**Problem requirements**.
Can you reproduce every line of the listing below word for word?

**** Available data

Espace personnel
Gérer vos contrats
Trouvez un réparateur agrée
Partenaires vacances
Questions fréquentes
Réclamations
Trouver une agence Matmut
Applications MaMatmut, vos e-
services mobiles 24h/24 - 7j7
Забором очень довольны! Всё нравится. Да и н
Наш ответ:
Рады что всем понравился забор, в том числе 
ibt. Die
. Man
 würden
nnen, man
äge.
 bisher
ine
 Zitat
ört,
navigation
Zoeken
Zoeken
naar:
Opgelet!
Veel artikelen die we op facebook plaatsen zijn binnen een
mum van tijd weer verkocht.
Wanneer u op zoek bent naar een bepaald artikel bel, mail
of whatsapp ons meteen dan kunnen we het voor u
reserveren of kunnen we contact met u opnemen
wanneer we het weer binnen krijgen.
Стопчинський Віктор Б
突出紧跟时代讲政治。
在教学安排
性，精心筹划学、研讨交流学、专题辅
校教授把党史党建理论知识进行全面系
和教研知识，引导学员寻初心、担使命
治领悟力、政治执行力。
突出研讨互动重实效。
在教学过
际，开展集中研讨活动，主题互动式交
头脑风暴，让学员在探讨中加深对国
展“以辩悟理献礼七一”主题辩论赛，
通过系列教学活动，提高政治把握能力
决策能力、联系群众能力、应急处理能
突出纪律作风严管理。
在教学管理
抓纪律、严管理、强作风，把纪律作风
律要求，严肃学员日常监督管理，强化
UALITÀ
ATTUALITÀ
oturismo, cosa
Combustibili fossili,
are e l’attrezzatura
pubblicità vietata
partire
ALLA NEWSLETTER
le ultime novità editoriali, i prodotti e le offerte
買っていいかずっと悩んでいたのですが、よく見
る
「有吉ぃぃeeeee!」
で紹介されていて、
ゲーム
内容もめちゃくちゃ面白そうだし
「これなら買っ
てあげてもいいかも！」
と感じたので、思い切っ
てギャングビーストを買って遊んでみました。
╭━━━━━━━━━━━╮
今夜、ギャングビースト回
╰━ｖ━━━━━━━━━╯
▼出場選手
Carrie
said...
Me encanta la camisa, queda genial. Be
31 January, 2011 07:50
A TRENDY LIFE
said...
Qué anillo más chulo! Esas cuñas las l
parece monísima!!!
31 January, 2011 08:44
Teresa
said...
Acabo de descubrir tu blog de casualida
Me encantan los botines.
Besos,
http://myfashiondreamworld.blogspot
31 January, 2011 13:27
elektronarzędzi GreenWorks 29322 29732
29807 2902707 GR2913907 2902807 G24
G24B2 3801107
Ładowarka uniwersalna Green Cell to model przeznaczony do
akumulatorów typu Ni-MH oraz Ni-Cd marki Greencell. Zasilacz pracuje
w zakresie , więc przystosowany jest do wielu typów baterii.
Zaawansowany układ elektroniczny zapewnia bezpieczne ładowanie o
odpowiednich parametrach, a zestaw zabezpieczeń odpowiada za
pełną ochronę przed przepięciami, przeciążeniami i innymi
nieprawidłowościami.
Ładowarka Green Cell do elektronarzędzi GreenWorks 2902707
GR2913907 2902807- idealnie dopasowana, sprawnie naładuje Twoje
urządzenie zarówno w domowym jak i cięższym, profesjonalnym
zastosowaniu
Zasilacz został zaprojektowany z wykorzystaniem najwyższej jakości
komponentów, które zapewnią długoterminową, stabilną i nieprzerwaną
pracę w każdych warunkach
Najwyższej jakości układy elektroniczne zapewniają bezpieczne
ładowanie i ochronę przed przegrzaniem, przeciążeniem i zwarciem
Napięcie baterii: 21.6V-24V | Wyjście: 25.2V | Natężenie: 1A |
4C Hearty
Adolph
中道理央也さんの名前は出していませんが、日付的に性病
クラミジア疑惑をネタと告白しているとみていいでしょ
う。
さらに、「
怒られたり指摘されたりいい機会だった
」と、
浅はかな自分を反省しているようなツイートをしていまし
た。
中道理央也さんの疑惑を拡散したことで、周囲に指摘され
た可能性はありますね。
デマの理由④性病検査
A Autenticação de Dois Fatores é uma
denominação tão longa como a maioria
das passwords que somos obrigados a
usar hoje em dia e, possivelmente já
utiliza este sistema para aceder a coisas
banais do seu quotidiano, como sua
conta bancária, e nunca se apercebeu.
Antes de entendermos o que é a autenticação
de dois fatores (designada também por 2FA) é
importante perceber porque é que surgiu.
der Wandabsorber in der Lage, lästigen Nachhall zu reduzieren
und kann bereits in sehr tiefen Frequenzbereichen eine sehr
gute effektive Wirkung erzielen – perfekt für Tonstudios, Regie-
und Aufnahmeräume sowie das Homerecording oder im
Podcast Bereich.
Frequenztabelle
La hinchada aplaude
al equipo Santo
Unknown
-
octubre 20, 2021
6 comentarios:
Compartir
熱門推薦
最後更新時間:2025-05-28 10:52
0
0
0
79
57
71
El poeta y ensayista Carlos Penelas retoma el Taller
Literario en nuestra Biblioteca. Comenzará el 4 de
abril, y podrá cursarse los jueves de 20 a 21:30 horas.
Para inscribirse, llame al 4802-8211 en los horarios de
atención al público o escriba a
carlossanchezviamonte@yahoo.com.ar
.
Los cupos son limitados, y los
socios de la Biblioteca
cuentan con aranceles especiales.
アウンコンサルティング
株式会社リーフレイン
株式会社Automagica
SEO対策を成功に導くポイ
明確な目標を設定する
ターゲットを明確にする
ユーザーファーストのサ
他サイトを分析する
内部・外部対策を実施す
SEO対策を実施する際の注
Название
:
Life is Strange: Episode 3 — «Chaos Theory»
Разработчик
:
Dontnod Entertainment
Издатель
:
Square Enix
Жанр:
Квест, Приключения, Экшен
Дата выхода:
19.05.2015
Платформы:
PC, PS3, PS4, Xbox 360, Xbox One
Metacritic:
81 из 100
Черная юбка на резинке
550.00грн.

********

**Problem solution**.
Espace personnel
Gérer vos contrats
Trouvez un réparateur agrée
Partenaires vacances
Questions fréquentes
Réclamations
Trouver une agence Matmut
Applications MaMatmut, vos e-
services mobiles 24h/24 - 7j7
Забором очень довольны! Всё нравится. Да и н
Наш ответ:
Рады что всем понравился забор, в том числе 
ibt. Die
. Man
 würden
nnen, man
äge.
 bisher
ine
 Zitat
ört,
navigation
Zoeken
Zoeken
naar:
Opgelet!
Veel artikelen die we op facebook plaatsen zijn binnen een
mum van tijd weer verkocht.
Wanneer u op zoek bent naar een bepaald artikel bel, mail
of whatsapp ons meteen dan kunnen we het voor u
reserveren of kunnen we contact met u opnemen
wanneer we het weer binnen krijgen.
Стопчинський Віктор Б
突出紧跟时代讲政治。
在教学安排
性，精心筹划学、研讨交流学、专题辅
校教授把党史党建理论知识进行全面系
和教研知识，引导学员寻初心、担使命
治领悟力、政治执行力。
突出研讨互动重实效。
在教学过
际，开展集中研讨活动，主题互动式交
头脑风暴，让学员在探讨中加深对国
展“以辩悟理献礼七一”主题辩论赛，
通过系列教学活动，提高政治把握能力
决策能力、联系群众能力、应急处理能
突出纪律作风严管理。
在教学管理
抓纪律、严管理、强作风，把纪律作风
律要求，严肃学员日常监督管理，强化
UALITÀ
ATTUALITÀ
oturismo, cosa
Combustibili fossili,
are e l’attrezzatura
pubblicità vietata
partire
ALLA NEWSLETTER
le ultime novità editoriali, i prodotti e le offerte
買っていいかずっと悩んでいたのですが、よく見
る
「有吉ぃぃeeeee!」
で紹介されていて、
ゲーム
内容もめちゃくちゃ面白そうだし
「これなら買っ
てあげてもいいかも！」
と感じたので、思い切っ
てギャングビーストを買って遊んでみました。
╭━━━━━━━━━━━╮
今夜、ギャングビースト回
╰━ｖ━━━━━━━━━╯
▼出場選手
Carrie
said...
Me encanta la camisa, queda genial. Be
31 January, 2011 07:50
A TRENDY LIFE
said...
Qué anillo más chulo! Esas cuñas las l
parece monísima!!!
31 January, 2011 08:44
Teresa
said...
Acabo de descubrir tu blog de casualida
Me encantan los botines.
Besos,
http://myfashiondreamworld.blogspot
31 January, 2011 13:27
elektronarzędzi GreenWorks 29322 29732
29807 2902707 GR2913907 2902807 G24
G24B2 3801107
Ładowarka uniwersalna Green Cell to model przeznaczony do
akumulatorów typu Ni-MH oraz Ni-Cd marki Greencell. Zasilacz pracuje
w zakresie , więc przystosowany jest do wielu typów baterii.
Zaawansowany układ elektroniczny zapewnia bezpieczne ładowanie o
odpowiednich parametrach, a zestaw zabezpieczeń odpowiada za
pełną ochronę przed przepięciami, przeciążeniami i innymi
nieprawidłowościami.
Ładowarka Green Cell do elektronarzędzi GreenWorks 2902707
GR2913907 2902807- idealnie dopasowana, sprawnie naładuje Twoje
urządzenie zarówno w domowym jak i cięższym, profesjonalnym
zastosowaniu
Zasilacz został zaprojektowany z wykorzystaniem najwyższej jakości
komponentów, które zapewnią długoterminową, stabilną i nieprzerwaną
pracę w każdych warunkach
Najwyższej jakości układy elektroniczne zapewniają bezpieczne
ładowanie i ochronę przed przegrzaniem, przeciążeniem i zwarciem
Napięcie baterii: 21.6V-24V | Wyjście: 25.2V | Natężenie: 1A |
4C Hearty
Adolph
中道理央也さんの名前は出していませんが、日付的に性病
クラミジア疑惑をネタと告白しているとみていいでしょ
う。
さらに、「
怒られたり指摘されたりいい機会だった
」と、
浅はかな自分を反省しているようなツイートをしていまし
た。
中道理央也さんの疑惑を拡散したことで、周囲に指摘され
た可能性はありますね。
デマの理由④性病検査
A Autenticação de Dois Fatores é uma
denominação tão longa como a maioria
das passwords que somos obrigados a
usar hoje em dia e, possivelmente já
utiliza este sistema para aceder a coisas
banais do seu quotidiano, como sua
conta bancária, e nunca se apercebeu.
Antes de entendermos o que é a autenticação
de dois fatores (designada também por 2FA) é
importante perceber porque é que surgiu.
der Wandabsorber in der Lage, lästigen Nachhall zu reduzieren
und kann bereits in sehr tiefen Frequenzbereichen eine sehr
gute effektive Wirkung erzielen – perfekt für Tonstudios, Regie-
und Aufnahmeräume sowie das Homerecording oder im
Podcast Bereich.
Frequenztabelle
La hinchada aplaude
al equipo Santo
Unknown
-
octubre 20, 2021
6 comentarios:
Compartir
熱門推薦
最後更新時間:2025-05-28 10:52
0
0
0
79
57
71
El poeta y ensayista Carlos Penelas retoma el Taller
Literario en nuestra Biblioteca. Comenzará el 4 de
abril, y podrá cursarse los jueves de 20 a 21:30 horas.
Para inscribirse, llame al 4802-8211 en los horarios de
atención al público o escriba a
carlossanchezviamonte@yahoo.com.ar
.
Los cupos son limitados, y los
socios de la Biblioteca
cuentan con aranceles especiales.
アウンコンサルティング
株式会社リーフレイン
株式会社Automagica
SEO対策を成功に導くポイ
明確な目標を設定する
ターゲットを明確にする
ユーザーファーストのサ
他サイトを分析する
内部・外部対策を実施す
SEO対策を実施する際の注
Название
:
Life is Strange: Episode 3 — «Chaos Theory»
Разработчик
:
Dontnod Entertainment
Издатель
:
Square Enix
Жанр:
Квест, Приключения, Экшен
Дата выхода:
19.05.2015
Платформы:
PC, PS3, PS4, Xbox 360, Xbox One
Metacritic:
81 из 100
Черная юбка на резинке
550.00грн.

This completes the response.